Thread: My problem with this critique has always been that the actual point of most academic presentations of the problem since the first article-length discussion of it by Judith Jarvis Thomson is precisely to demonstrate that it *isn't* true that consequences justify murder! https://twitter.com/NathanJRobinson/status/1297368104650055681
Read the article! Thomson is precisely saying that calculations about numbers of people saved and killed *can't* justify actively intervening in a situation to take lives. She agrees with Robinson and Rennix.

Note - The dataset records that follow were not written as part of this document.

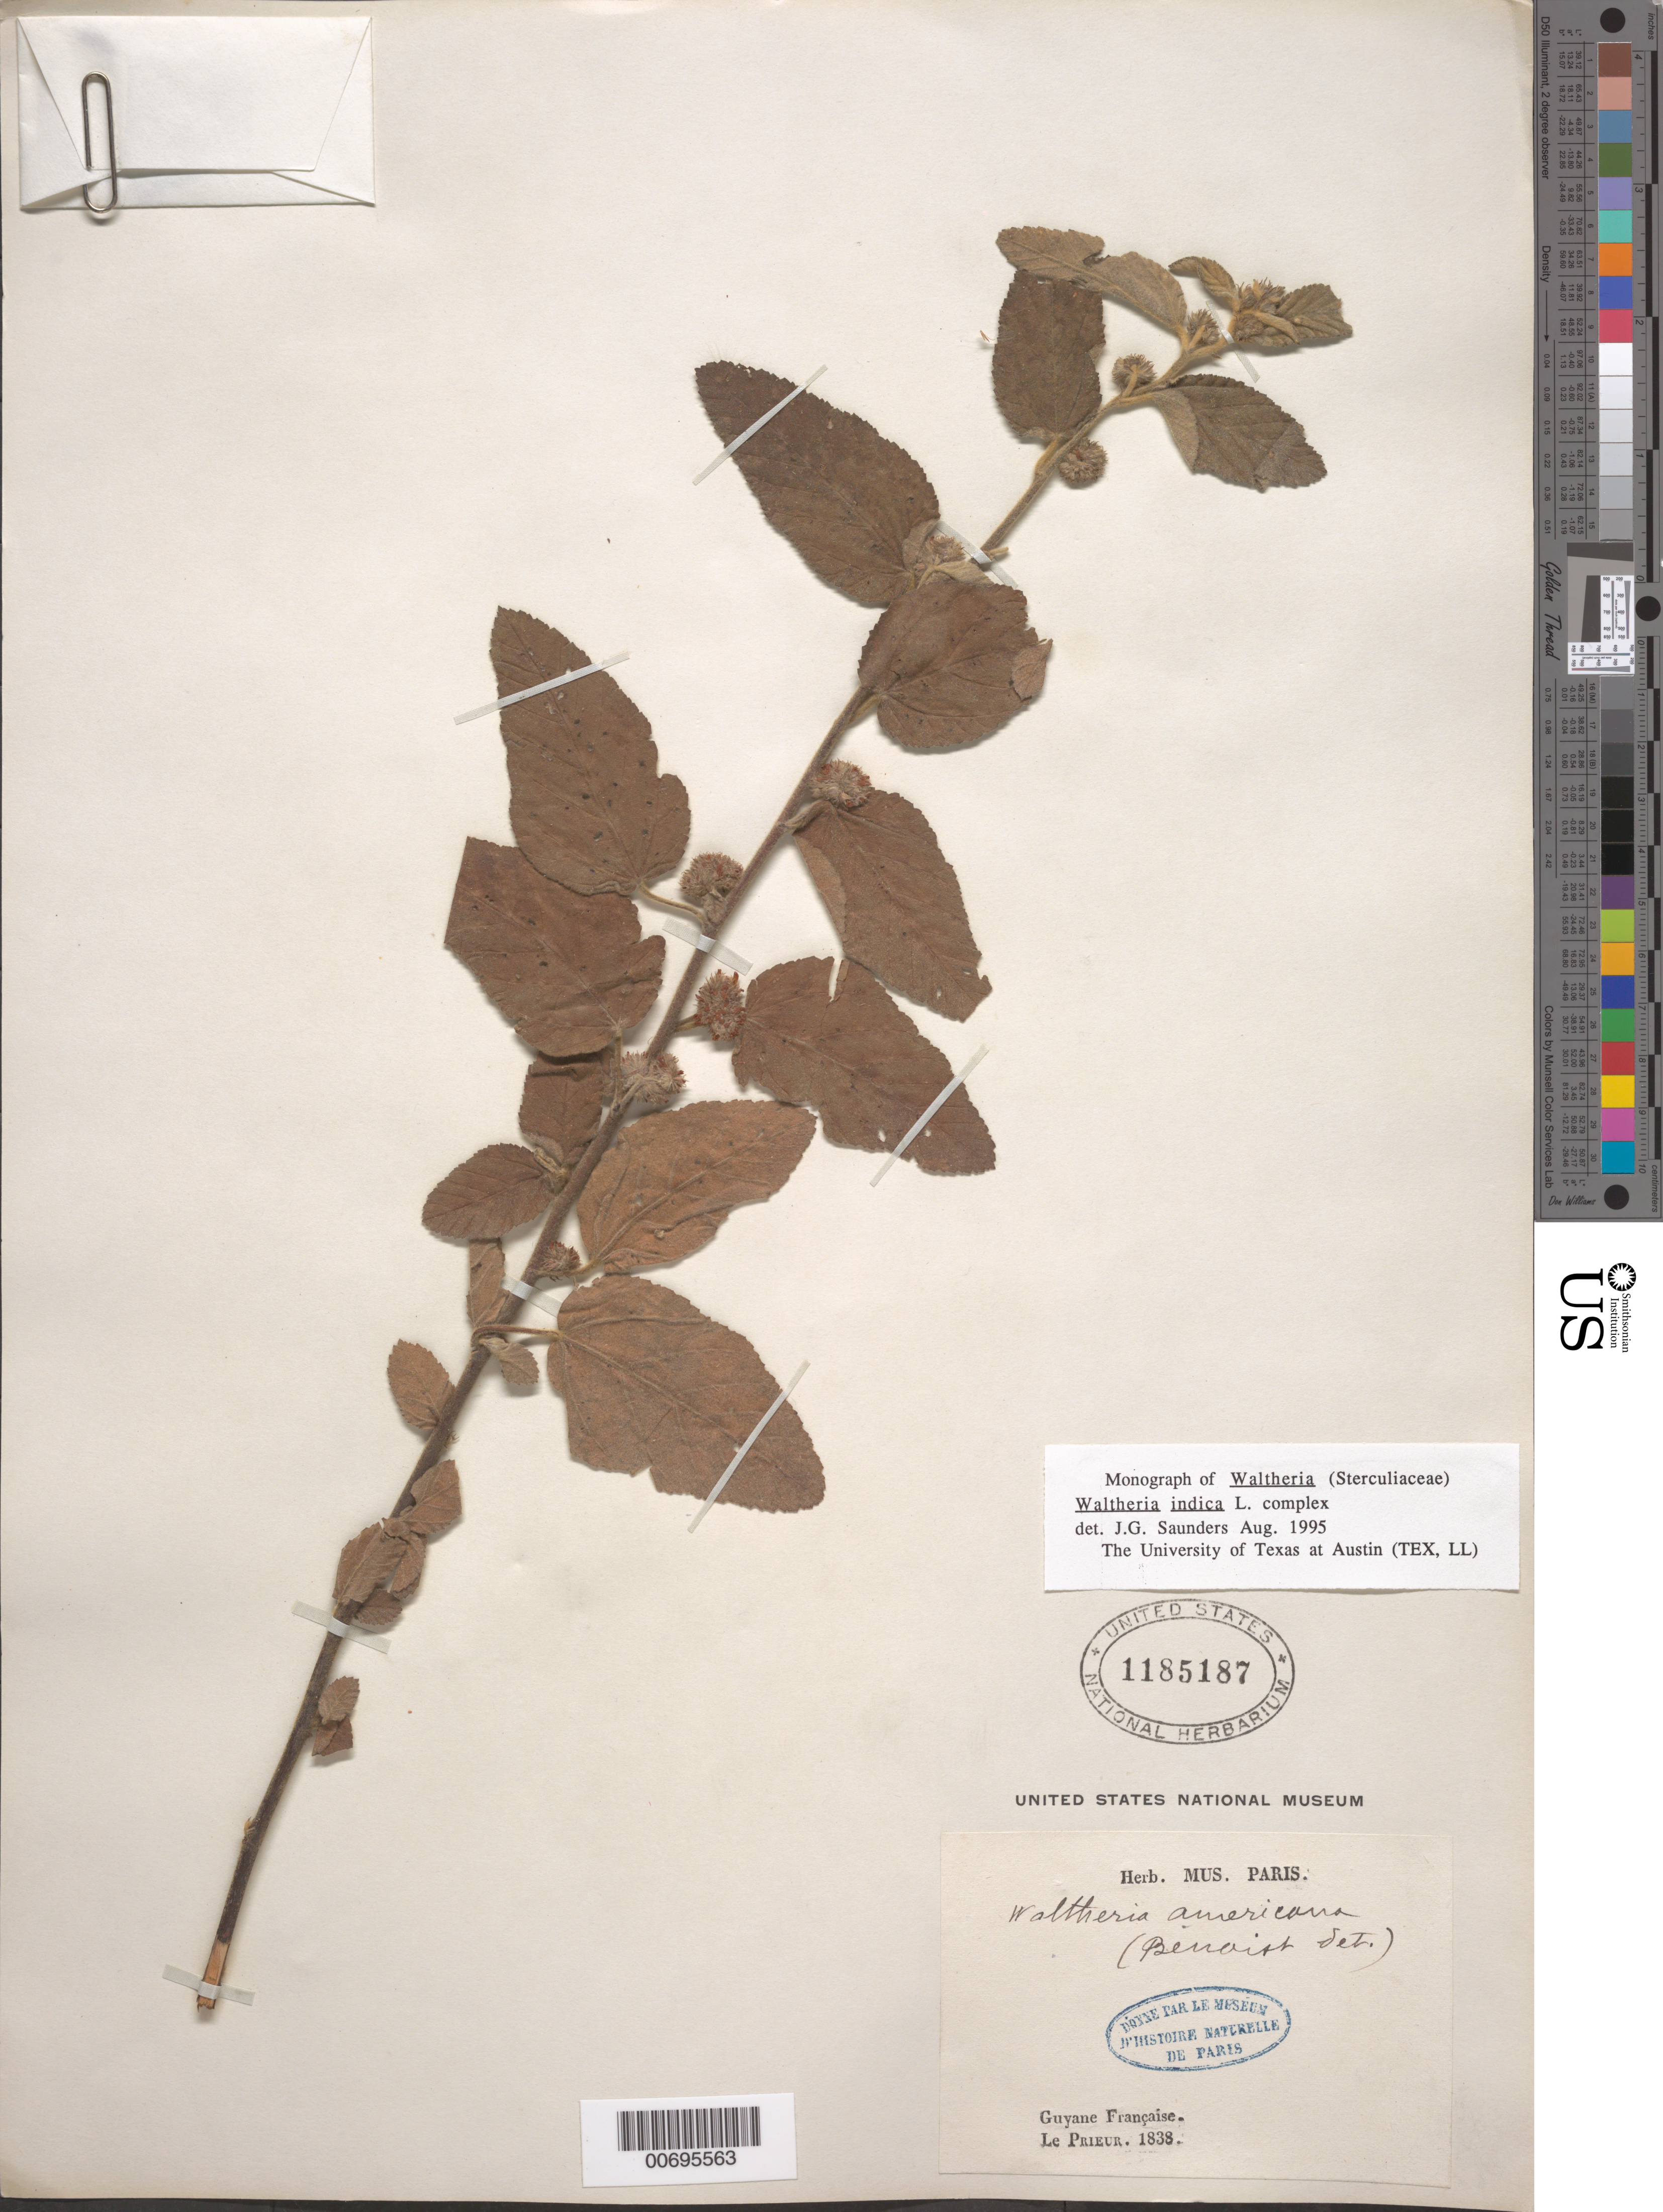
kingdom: Plantae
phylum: Tracheophyta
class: Magnoliopsida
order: Malvales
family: Malvaceae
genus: Waltheria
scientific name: Waltheria indica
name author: L.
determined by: Saunders, J. G.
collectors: F. M. R. Leprieur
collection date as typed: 1838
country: French Guiana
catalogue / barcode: US 1185187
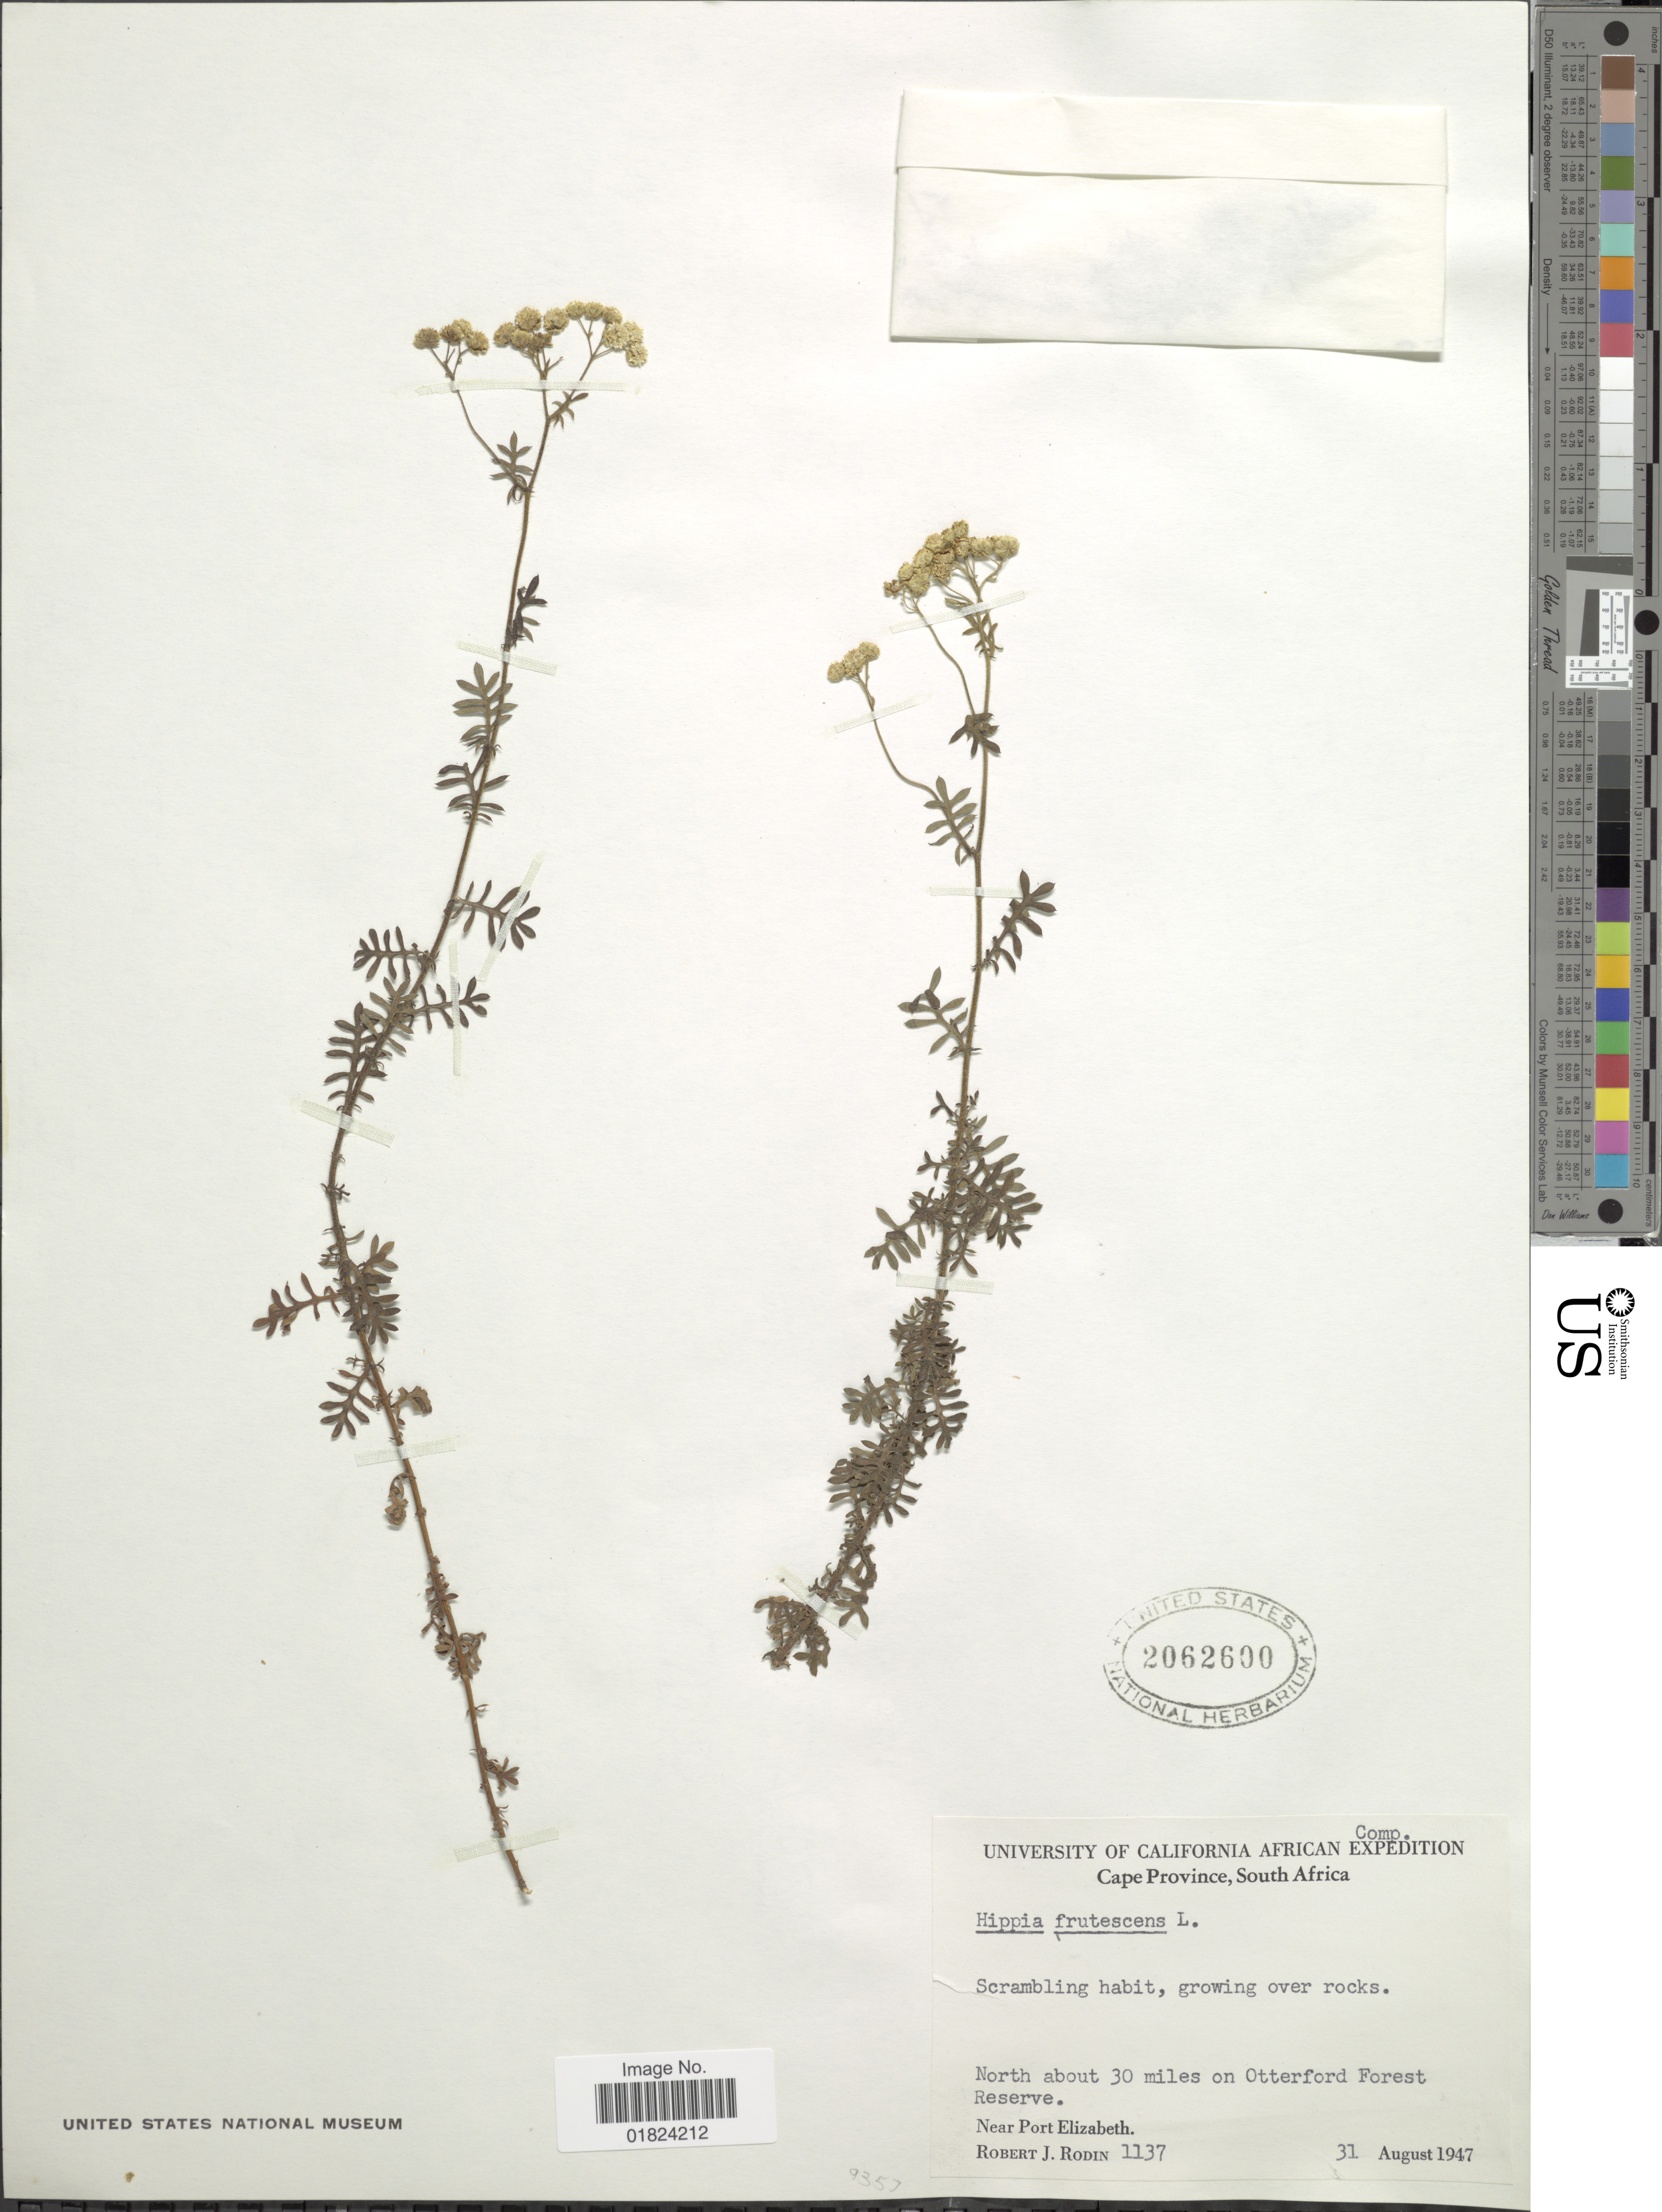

https://learning.hccs.edu/faculty/david.poston/phil1301.80361/readings-for-march-31/JJ%20Thomson%20-%20Killing-%20Letting%20Die-%20and%20the%20Trolley%20Problem.pdf
It was first formulated by Philippa Foot as a throwaway example in a discussion of other issues (her overall point in context was to argue that Catholic moral teachings prohibit abortion were misguided) but as far as I know the JJT article is the first extended discussion of it.
And in 99% of cases where philosophy profs start drawing trolley tracks on the whiteboard for ethics classes, their point is to present it as a *problem* for utilitarianism. Like, you do the first version where most people have a utilitarian reaction:

https://chaospet.com/30-the-trolley-case/
...and then the punchline is the second version that's precisely designed to elicit an extremely anti-utilitarian "good Lord that's just murder" reaction:

https://chaospet.com/31-trolley-problem-again/
This is a way of getting students to *question* utilitarianism so they take e.g. Kant more seriously.
If your impression of the Trolley Problem were derived from watching the Good Place and reading trolley memes on Facebook you might get the impression that the whole thing is an exercise to get people to be willing to make steely-eyed calculations about lives lost and saved, but:
Trust me when I say that academic discussion of it and use of it in classroom contexts usually has exactly the opposite point. I'm a fan of both authors but this all feels a little bit like accusing statisticians of not understanding that correlation=/=causation.